Not because it stopped working. Because they got bored of it.
The marketing team has seen the ad a hundred times. The founder is tired of saying the same thing on LinkedIn. The sales team thinks the positioning is stale. Someone in a meeting says "we should probably refresh this" and everyone nods because they have all been looking at it for eight months and they cannot imagine a customer seeing it for the first time.
Here is the thing.
The customer is seeing it for the first time.
The familiarity problem.
Your relationship with your own marketing is fundamentally different from your customer's relationship with it.
You have seen the ad five hundred times. Your customer has seen it once, maybe twice, probably zero times because the average person needs seven to twelve exposures to a message before it registers, and you pulled the campaign after four months because the team was tired of it.
The research on this is consistent across decades of advertising effectiveness studies. Creative fatigue inside a marketing team happens roughly four times faster than creative fatigue in the actual market. The message you are sick of is the message that is just beginning to work.

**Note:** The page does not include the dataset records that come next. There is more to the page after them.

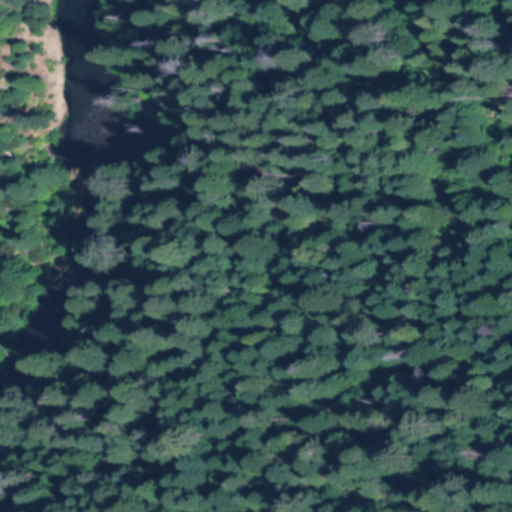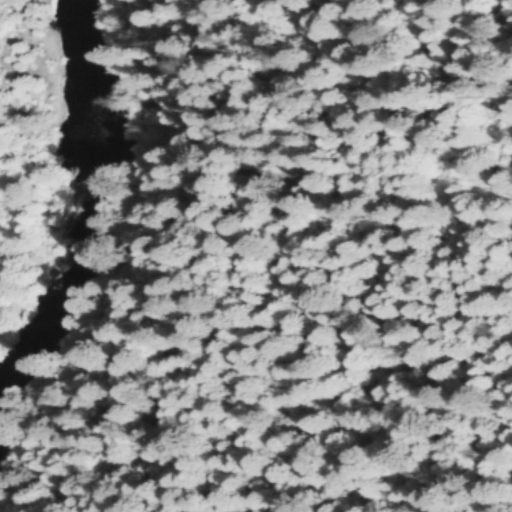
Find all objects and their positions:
river: (91, 239)
road: (227, 263)
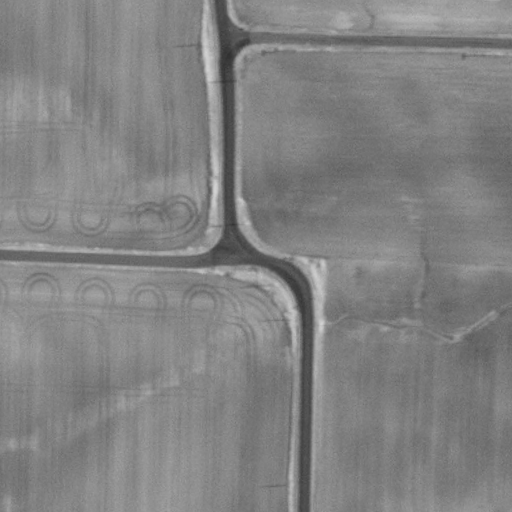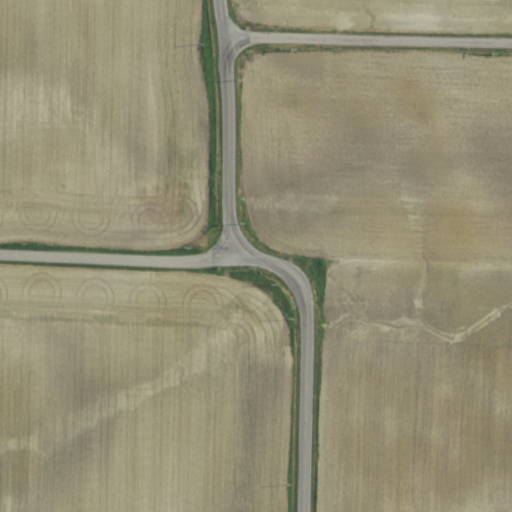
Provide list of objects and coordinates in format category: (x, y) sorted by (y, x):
road: (368, 41)
road: (225, 129)
road: (114, 256)
road: (303, 360)
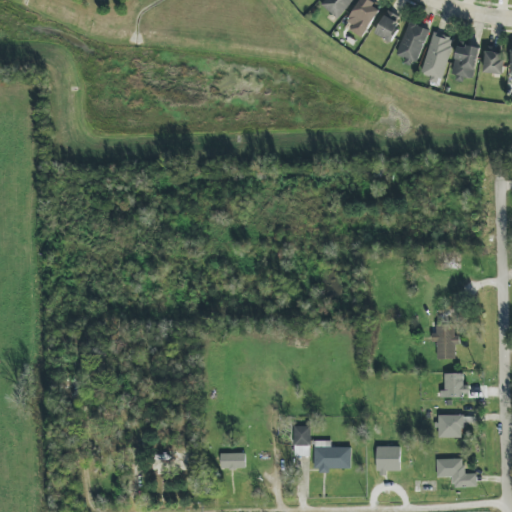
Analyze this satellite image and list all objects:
building: (336, 6)
road: (469, 14)
building: (363, 16)
building: (389, 27)
building: (413, 42)
building: (437, 57)
building: (494, 61)
building: (465, 63)
building: (511, 66)
building: (446, 341)
road: (505, 347)
building: (454, 385)
building: (451, 426)
building: (302, 441)
building: (331, 457)
building: (388, 460)
building: (233, 461)
building: (456, 473)
road: (372, 508)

The campaign you killed because it felt stale was probably six weeks away from compounding.
Why this keeps happening.
Three forces drive it and they are all rational at the individual level.

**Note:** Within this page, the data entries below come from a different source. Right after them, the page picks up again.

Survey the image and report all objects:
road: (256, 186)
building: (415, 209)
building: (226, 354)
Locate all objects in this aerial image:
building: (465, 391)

Boredom. Humans are wired to seek novelty. Doing the same thing repeatedly feels like stagnation even when the numbers say otherwise. The instinct to refresh is not stupidity. It is just misapplied.
Internal pressure. When marketing is working quietly in the background, it is invisible to leadership. No one congratulates you for running the same campaign for a second quarter. The incentive structure rewards visible change over invisible consistency.
Misread data. Performance marketing metrics fluctuate weekly. A campaign that is working will have bad weeks. A bad week triggers a review. A review triggers a change. The change resets the learning phase. The new campaign has bad weeks. The cycle repeats.
What to do instead.
Separate creative refresh from strategic refresh. These are different things on different timelines.
The underlying message, the offer, the channel, the audience — these should change only when the data tells you they are not working. Not when the team is bored. Data tells you. Feelings do not.
The creative execution — the specific image, the headline, the video — these can and should rotate. Fresh creative on a proven strategy is not the same as abandoning the strategy. It is how you prevent actual market fatigue while keeping the underlying system intact.
Set a threshold before you launch. "We will not change the core strategy unless CAC rises more than 20% above baseline for six consecutive weeks." Write it down. Put it in the brief. Make the decision before you are in the meeting where everyone is tired of looking at the same ad.
The companies that compound are almost always the ones that found something that worked and kept doing it longer than felt comfortable.
Boring is a feature, not a bug.
Rob
P.S. The best marketing I have ever seen up close was relentlessly consistent for years. The team running it was professionally embarrassed by how simple it was. The results were not embarrassing at all.